I can just see this poor reporter sitting around with nothing to do on a no-news Sunday, so her assignment editor pulls a random press release out of the slush pile and says, "Here — write this up." Thinking about this makes me depressed.

Dan Kois (#646)

"Trend-piece Depression"

jfruh (#713)

On a related note, thanks to the magic of Netflix streaming, I've been watching My So Called Life for the first time and oh my God it is harrowing.

Mr. B (#10,093)

That show made for a great drinking game, though.

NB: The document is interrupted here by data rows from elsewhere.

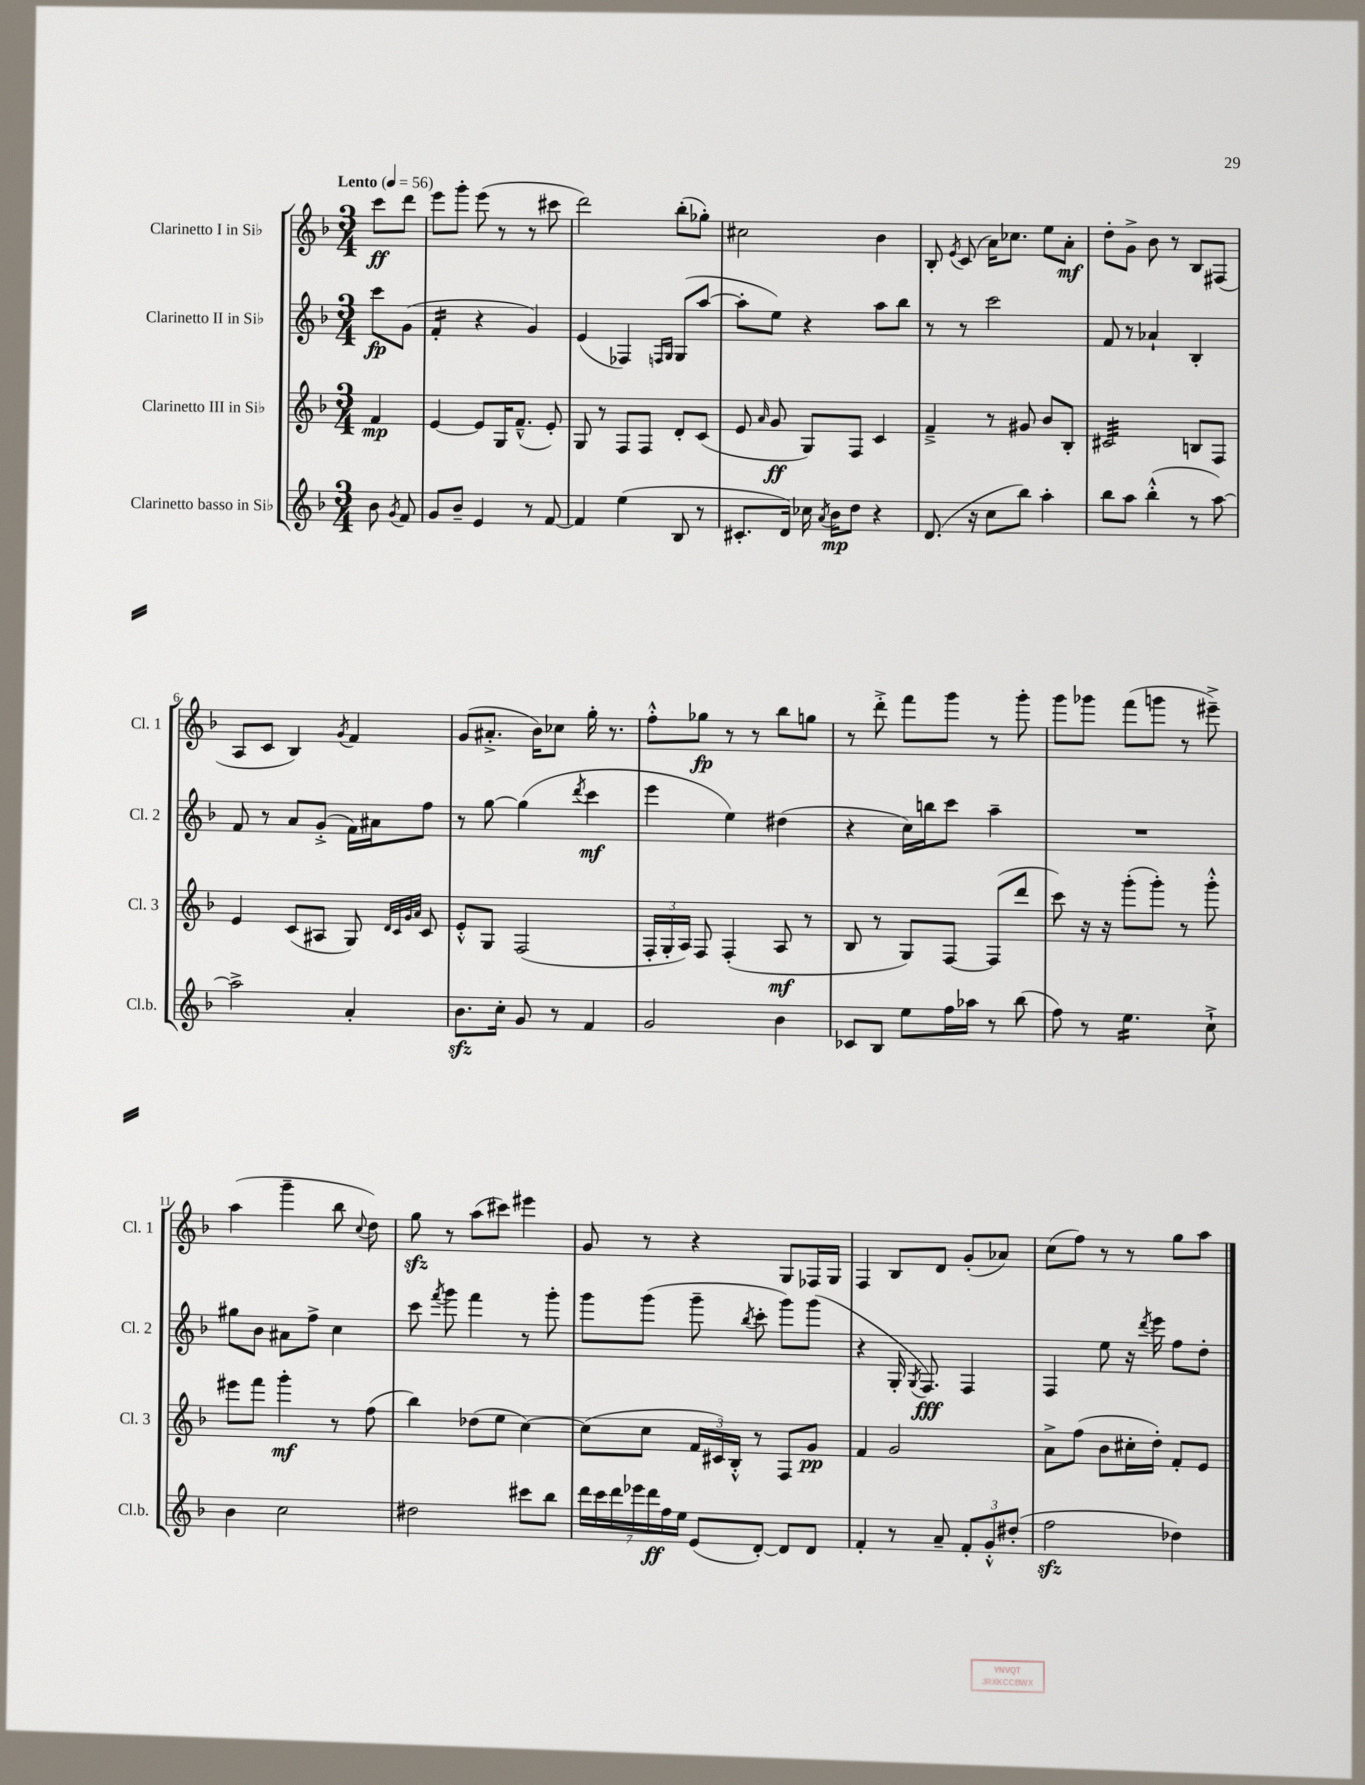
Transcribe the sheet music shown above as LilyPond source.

<<
\new StaffGroup <<
\new Staff = "s0" \with { instrumentName = "Clarinetto I in Sib" shortInstrumentName = "Cl. 1" } {
    \clef treble \key f \major \numericTimeSignature \time 3/4 \partial 4 \tempo "Lento" 4 = 56
    \autoBeamOff c'''8[\ff d'''8] |
    e'''8[ g'''8]-. e'''8( r8 r8 cis'''8 |
    d'''2) bes''8[-.( ges''8]-.) |
    cis''2 bes'4 |
    bes8-. \acciaccatura { e'8 } c'8( a'16[) ces''8.] e''8[ a'8]-.\mf |
    d''8[-. g'8]-> bes'8 r8 bes8[ fis8]( |
    a8[ c'8] bes4) \acciaccatura { g'8 } f'4 |
    g'8[( ais'8.]-.-> bes'16[) ces''8] g''16-. r8. |
    f''8[-.-^ ges''8]\fp r8 r8 bes''8[ g''8] |
    r8 d'''8-.-> f'''8[ g'''8] r8 g'''8-. |
    g'''8[ ges'''8] f'''8[( g'''8] r8 eis'''8--->) |
    a''4( g'''4-- bes''8 \appoggiatura { c''8 } d''8) |
    g''8\sfz r8 a''8[( cis'''8]) eis'''4 |
    g'8 r8 r4 g8[ fes16 g16] |
    f4 bes8[ d'8] g'8[-.( aes'8]) |
    c''8[( f''8]) r8 r8 g''8[ a''8] \bar "|." |
}
\new Staff = "s1" \with { instrumentName = "Clarinetto II in Sib" shortInstrumentName = "Cl. 2" } {
    \clef treble \key f \major \numericTimeSignature \time 3/4 \partial 4
    \autoBeamOff c'''8[\fp g'8]( |
    f'4:16-. r4 g'4) |
    e'4( fes4) \grace { f16[ g16] } g8[( a''8]~ |
    a''8[-. e''8]) r4 a''8[ bes''8] |
    r8 r8 c'''2 |
    f'8 r8 aes'4-! bes4-. |
    f'8 r8 a'8[ g'8]-.->( f'16[) ais'16 f''8] |
    r8 g''8~ g''4( \acciaccatura { d'''8 } c'''4\mf |
    e'''4 e''4) dis''4( |
    r4 c''16[) b''16 c'''8] a''4-- |
    R2. |
    gis''8[ bes'8] ais'8[ f''8]-> c''4 |
    c'''8 \acciaccatura { f'''8 } g'''8 f'''4 r8 g'''8-. |
    g'''8[ g'''8]( g'''8-- \acciaccatura { bes''8 } c'''8-. g'''8[) g'''8]( |
    r4 g16-. \acciaccatura { g8 } f8.\fff) f4 |
    f4 e''8 r16 \acciaccatura { d'''8 } e'''16 f''8[ d''8]-. \bar "|." |
}
\new Staff = "s2" \with { instrumentName = "Clarinetto III in Sib" shortInstrumentName = "Cl. 3" } {
    \clef treble \key f \major \numericTimeSignature \time 3/4 \partial 4
    \autoBeamOff f'4\mp |
    e'4~ e'8[ g16 f'8.]---^( e'8-.) |
    g8 r8 f8[ f8] d'8[-. c'8]( |
    e'8 \grace { a'16 } g'8\ff g8[) f8] c'4 |
    f'4---> r8 gis'8 bes'8[ bes8]-. |
    cis'2:32 b8[ f8] |
    e'4 c'8[( ais8] g8) \grace { d'32[ c'32 g'32 a'32] } c'8 |
    e'8[-.-^ g8] f2( |
    \tuplet 3/2 { f16[-. g16-. a16]) } f8 f4-.( a8\mf r8 |
    bes8 r8 g8[) f8]~ f8[( d'''8] |
    c'''8) r16 r16 g'''8[-.( g'''8]-.) r8 g'''8-.-^ |
    eis'''8[ f'''8] g'''4-.\mf r8 f''8( |
    bes''4) des''8[( e''8] c''4~) |
    c''8[( c''8] \tuplet 3/2 { f'16[ cis'16) bes16]-.-^ } r8 f8[ g'8]\pp |
    f'4 g'2 |
    a'8[-> f''8]( bes'8[ cis''16-. d''16]-.) f'8[-. e'8] \bar "|." |
}
\new Staff = "s3" \with { instrumentName = "Clarinetto basso in Sib" shortInstrumentName = "Cl.b." } {
    \clef treble \key f \major \numericTimeSignature \time 3/4 \partial 4
    \autoBeamOff bes'8 \acciaccatura { g'8 } f'8 |
    g'8[ bes'8]-- e'4 r8 f'8~ |
    f'4 e''4( bes8 r8 |
    cis'8.[-. d'16]) ces''16 \acciaccatura { a'8 } bes'16[\mp d''8] r4 |
    d'8.( r16 c''8[ bes''8]) a''4-. |
    bes''8[ a''8] bes''4-.-^( r8 a''8~) |
    a''2-> a'4-. |
    bes'8.[\sfz c''16]-. g'8 r8 f'4 |
    g'2 bes'4 |
    ces'8[ bes8] e''8[ f''16 aes''16] r8 bes''8( |
    f''8) r8 e''4.:16 c''8-!-> |
    bes'4 c''2 |
    dis''2 cis'''8[ bes''8] |
    \tuplet 7/4 { d'''16[ c'''16 d'''16 ees'''16 d'''16\ff f''16 e''16] } e'8[( d'8]~-.) d'8[ d'8] |
    f'4-. r8 a'8-- \tuplet 3/2 { f'8[-. g'8-.-^ dis''8]-.( } |
    f''2\sfz des''4) \bar "|." |
}
>>
>>
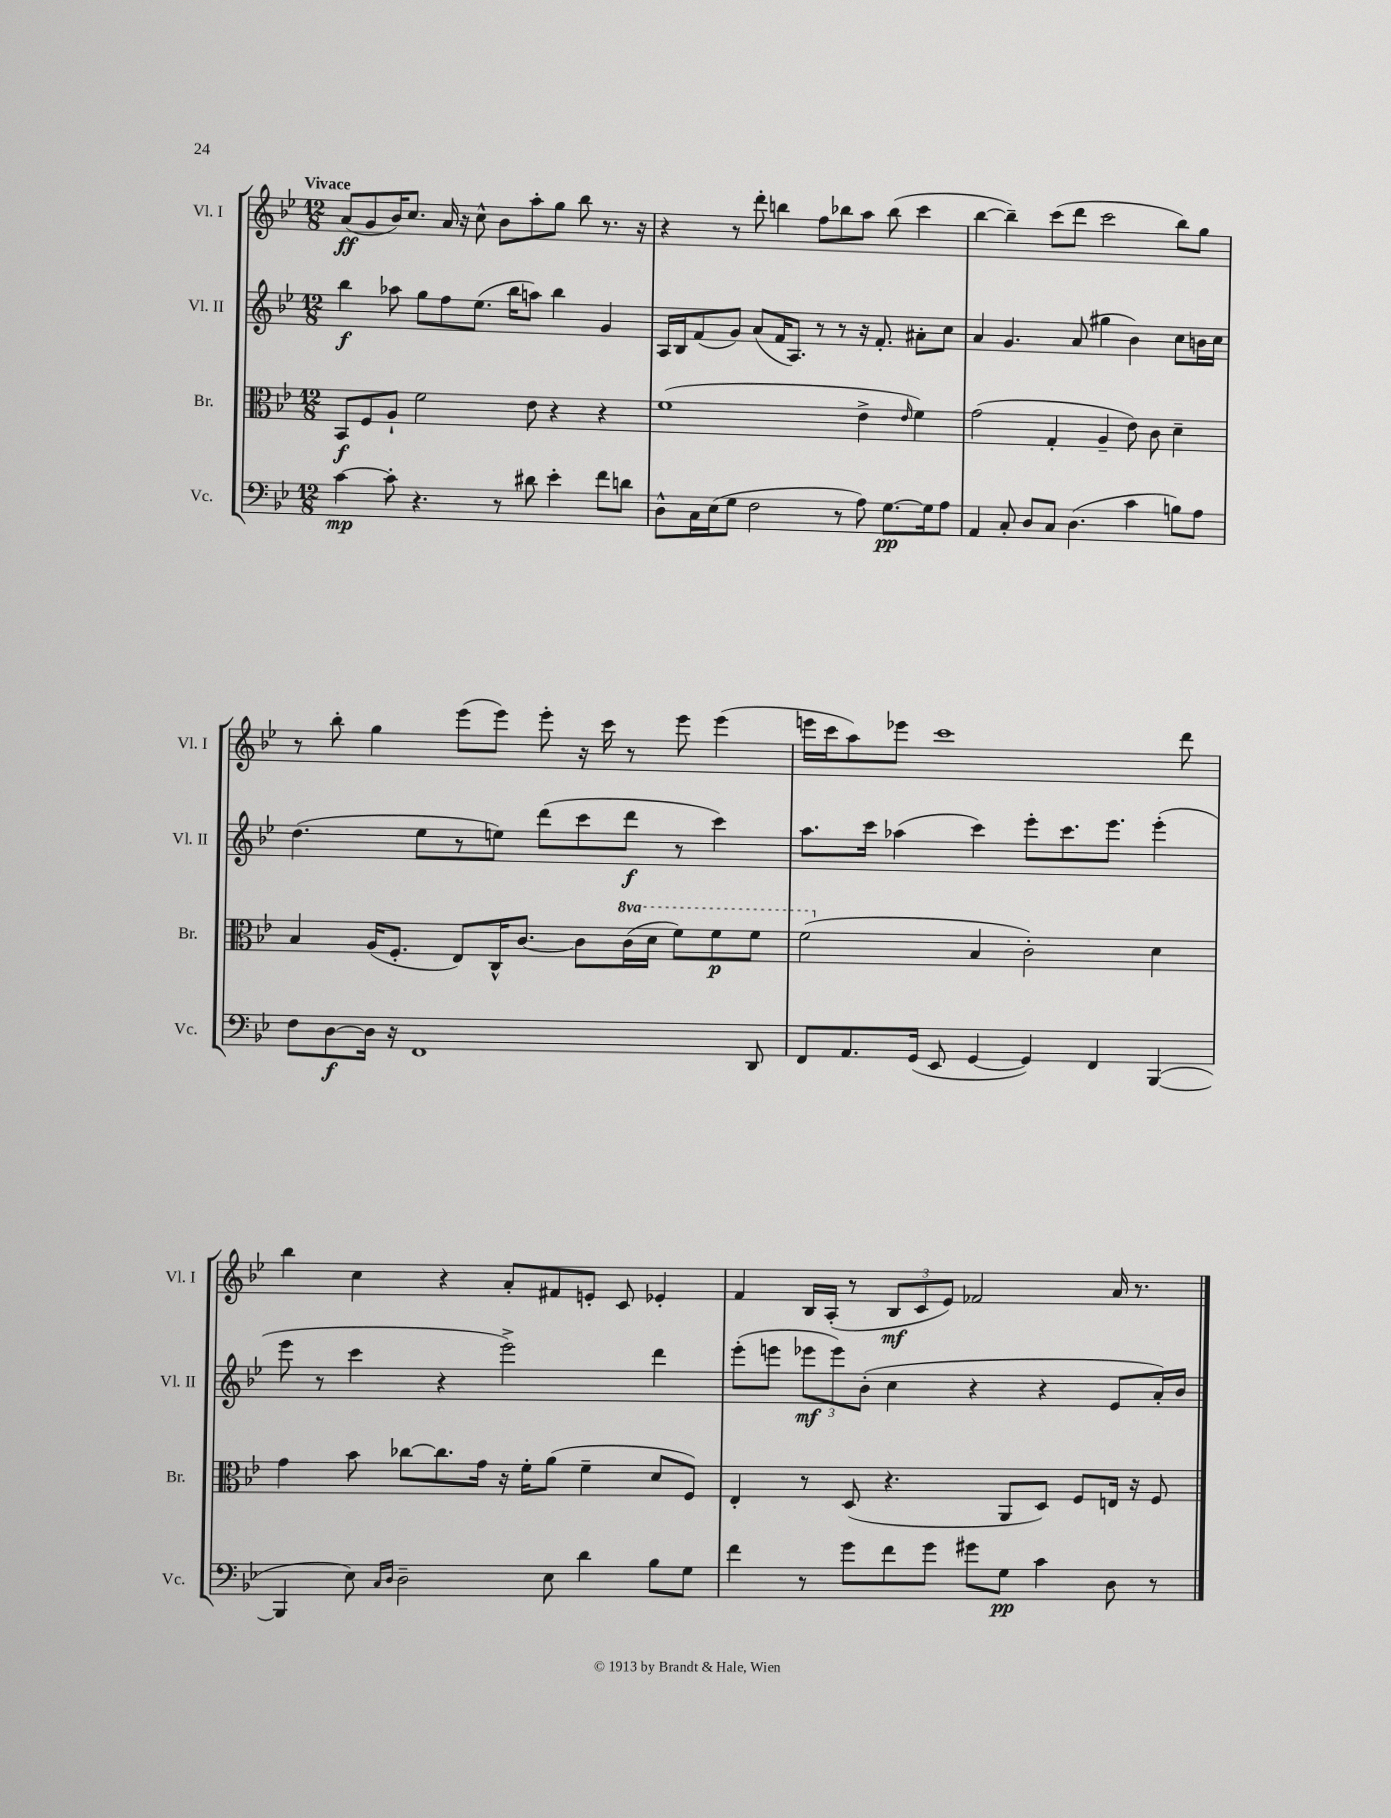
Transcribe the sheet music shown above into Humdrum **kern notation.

**kern	**dynam	**kern	**dynam	**kern	**dynam	**kern	**dynam
*part4	*part4	*part3	*part3	*part2	*part2	*part1	*part1
*staff4	*staff4	*staff3	*staff3	*staff2	*staff2	*staff1	*staff1
*I"Vc.	*	*I"Br.	*	*I"Vl. II	*	*I"Vl. I	*
*I'Vc.	*	*I'Br.	*	*I'Vl. II	*	*I'Vl. I	*
*clefF4	*	*clefC3	*	*clefG2	*	*clefG2	*
*k[b-e-]	*	*k[b-e-]	*	*k[b-e-]	*	*k[b-e-]	*
*M12/8	*	*M12/8	*	*M12/8	*	*M12/8	*
=1	=1	=1	=1	=1	=1	=1	=1
!	!	!	!	!	!	!LO:TX:a:B:t=Vivace	!
[4c\	mp	8BB-/L	f	4bb-\	f	(8a/L	ff
.	.	8F/	.	.	.	8g/	.
8c'\]	.	8A`/J	.	8aa-X\	.	16b-/K)	.
.	.	.	.	.	.	8.cc/J	.
4.r	.	2f\	.	8gg\L	.	.	.
.	.	.	.	8ff\	.	16a/	.
.	.	.	.	.	.	16r	.
.	.	.	.	(8.ee-\J	.	8cc^^\	.
8r	.	.	.	.	.	8b-\L	.
.	.	.	.	16bb-\KL	.	.	.
8d#X\	.	8e-\	.	8aan\J)	.	8aa'\	.
4e-'\	.	4r	.	4bb-\	.	8gg\J	.
.	.	.	.	.	.	8bb-\	.
8f\L	.	4r	.	4g/	.	8.r	.
8dn\J	.	.	.	.	.	.	.
.	.	.	.	.	.	16r	.
=2	=2	=2	=2	=2	=2	=2	=2
8D^^\L	.	(1f	.	16A/LL	.	4r	.
.	.	.	.	16B-/J	.	.	.
16C\L	.	.	.	(8f/	.	.	.
(16E-\J	.	.	.	.	.	.	.
8G\J	.	.	.	8g/J)	.	8r	.
2F\	.	.	.	(8a/L	.	8ddd'\	.
.	.	.	.	16f/K	.	4bbn\	.
.	.	.	.	8.A/J)	.	.	.
.	.	.	.	8r	.	8ff\L	.
8r	.	.	.	8r	.	8bb-X\	.
8A\)	.	4e-^\	.	16r	.	8aa\J	.
.	.	.	.	8.f'/	.	.	.
[8.G\L	pp	.	.	.	.	(8bb-\	.
.	.	16qqe-/	.	.	.	.	.
.	.	4f\)	.	8a#X'\L	.	4ccc\	.
16G\k]	.	.	.	.	.	.	.
8A\J	.	.	.	8cc\J	.	.	.
=3	=3	=3	=3	=3	=3	=3	=3
4AA/	.	(2g\	.	4a/	.	[4bb-\	.
8C'/	.	.	.	4.g/	.	4bb-~\])	.
8D/L	.	.	.	.	.	.	.
8C/J	.	4G'/	.	.	.	(8ccc\L	.
(4.D\	.	.	.	(8a/	.	8ddd\J	.
.	.	4A~/	.	4gg#X\	.	2ccc\	.
4c\	.	8e-\)	.	4b-\)	.	.	.
.	.	8c\	.	.	.	.	.
8Bn\L)	.	4d~\	.	8cc\L	.	8bb-\L)	.
8A\J	.	.	.	16bn\L	.	8gg\J	.
.	.	.	.	16cc\JJ	.	.	.
!!LO:LB:g=z
=4	=4	=4	=4	=4	=4	=4	=4
8F\L	.	4B-/	.	(4.dd\	.	8r	.
[8D\	f	.	.	.	.	8bb-'\	.
16D\Jk]	.	(16A/KL	.	.	.	4gg\	.
16r	.	8.F'/J	.	.	.	.	.
1FF	.	.	.	8ee-\L	.	.	.
.	.	8E-/L)	.	8r	.	(8eee-\L	.
.	.	16C^^/K	.	8een\J)	.	8eee-\J)	.
.	.	[8.c/J	.	.	.	.	.
.	.	.	.	(8ddd\L	.	8eee-'\	.
.	.	8c\L]	.	8ccc\	.	16r	.
.	.	.	.	.	.	16ccc\	.
*	*	*8va	*	*	*	*	*
.	.	(16cc\L	.	8ddd\J	f	8r	.
.	.	16dd\JJ	.	.	.	.	.
.	.	8ff\L)	.	8r	.	8eee-\	.
.	.	8ff\	p	4ccc\)	.	(4eee-\	.
8DD/	.	8ff\J	.	.	.	.	.
=5	=5	=5	=5	=5	=5	=5	=5
8FF/L	.	(2ff\	.	8.aa\L	.	16eeen\LL	.
.	.	.	.	.	.	16ccc\J	.
8.AA/	.	.	.	.	.	8aa\)	.
.	.	.	.	16ccc\Jk	.	.	.
.	.	.	.	(4aa-X\	.	8eee-X\J	.
(16GG/Jk	.	.	.	.	.	.	.
8EE-/	.	.	.	.	.	1ccc	.
*	*	*X8va	*	*	*	*	*
[4GG/	.	4B-/	.	4ccc\)	.	.	.
4GG/])	.	2c'\)	.	8eee-'\L	.	.	.
.	.	.	.	8.ccc\	.	.	.
4FF/	.	.	.	.	.	.	.
.	.	.	.	8.eee-\J	.	.	.
([4BBB-/	.	4d\	.	(4eee-'\	.	.	.
.	.	.	.	.	.	8ddd\	.
!!LO:LB:g=z
=6	=6	=6	=6	=6	=6	=6	=6
4BBB-/]	.	4g\	.	8eee-\	.	4bb-\	.
.	.	.	.	8r	.	.	.
8E-\)	.	8b-\	.	4ccc\	.	4cc\	.
16qqC/LL	.	.	.	.	.	.	.
16qqD/JJ	.	.	.	.	.	.	.
2D~\	.	[8cc-X\L	.	.	.	.	.
.	.	8.cc-\]	.	4r	.	4r	.
.	.	16g\Jk	.	.	.	.	.
.	.	16r	.	2eee-^\)	.	8a'/L	.
.	.	16f'\KL	.	.	.	.	.
8E-\	.	(8a\J	.	.	.	8f#X/	.
4d\	.	4f~\	.	.	.	8en'/J	.
.	.	.	.	.	.	8c/	.
8B-\L	.	8d/L	.	4ddd\	.	4e-X'/	.
8G\J	.	8F/J)	.	.	.	.	.
=7	=7	=7	=7	=7	=7	=7	=7
4f\	.	4E-'/	.	(8eee-'\L	.	4f/	.
.	.	.	.	8eeen\J	.	.	.
8r	.	8r	.	12eee-X\L	mf	16B-/LL	.
.	.	.	.	.	.	(16A'/JJ	.
.	.	.	.	12eee-\)	.	.	.
8g\L	.	(8D/	.	.	.	8r	.
.	.	.	.	(12b-'\J	.	.	.
8f\	.	4.r	.	4cc\	.	12B-/L	mf
.	.	.	.	.	.	12c/	.
8g\J	.	.	.	.	.	.	.
.	.	.	.	.	.	12e-/J)	.
8g#X\L	.	.	.	4r	.	2f-X/	.
8G\J	pp	8AA/L	.	.	.	.	.
4c\	.	8D/J)	.	4r	.	.	.
.	.	8F/L	.	.	.	.	.
8D\	.	16En/Jk	.	8e-/L	.	16a/	.
.	.	16r	.	.	.	8.r	.
8r	.	8F/	.	16a'/L)	.	.	.
.	.	.	.	16b-/JJ	.	.	.
==	==	==	==	==	==	==	==
*-	*-	*-	*-	*-	*-	*-	*-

Crumpleface = chug the rest of whatever's in your hand

jfruh (#713)

I just saw the episode where the neglected little sister dressed up as Angela for Halloween and ran through all of her beloved tics. "I can't just pass the plate … it's not that simple, OK?" Took only nine episodes to get meta. Ahead of its time, for sure!

Mr. B (#10,093)

Oh, lord. You are correct. But it took years, many years, for me to get over my Claire Danes crush, and I'm not sure if I could stand revisiting those days.

Eugene Langley (#9,363)

Growing up is cool and all, but not taking Morrissey lyrics seriously? Seems like more a sign of willful delusion than maturity.

DoctorDisaster (#1,970)

Ugh ugh ugh. You just gave me commenter depression.

melis (#1,854)

So…heaven knows you're miserable now?

I'll let myself out.

BadUncle (#153)

On the other hand, poetry seemed so much more important, then.

Bittersweet (#765)

Um…not so much. This is haunting my brain today.

From the place where we are right
Flowers will never grow
In the spring.

The place where we are right
Is hard and trampled
Like a yard.

But doubts and loves
Dig up the world
Like a mole, a plow.
And a whisper will be heard in the place
Where the ruined
House once stood.
- Yehuda Amichai

Tulletilsynet (#333)

@Bitter: Thanks for that.

My continued weighing of consequences in peculiar ways is vestigial from my teenage years?

ninechars (#10,759)

Stories like these are exercises in "explanatory neurophilia." Brain state corresponds to behavior, therefor brain causes behavior! There's no way that, like, society could affect what happens in your brain!
Also, old people have really gone up in prestige since we evolved our brains, so the story is about how the brain is "maturing" at a point that used to be much closer to the end of healthy life. The headline could just as accurately read "turns out senility begins at 20!"

Dirk de Pagter (#7,224)

that really doesn't explain my 20s at all.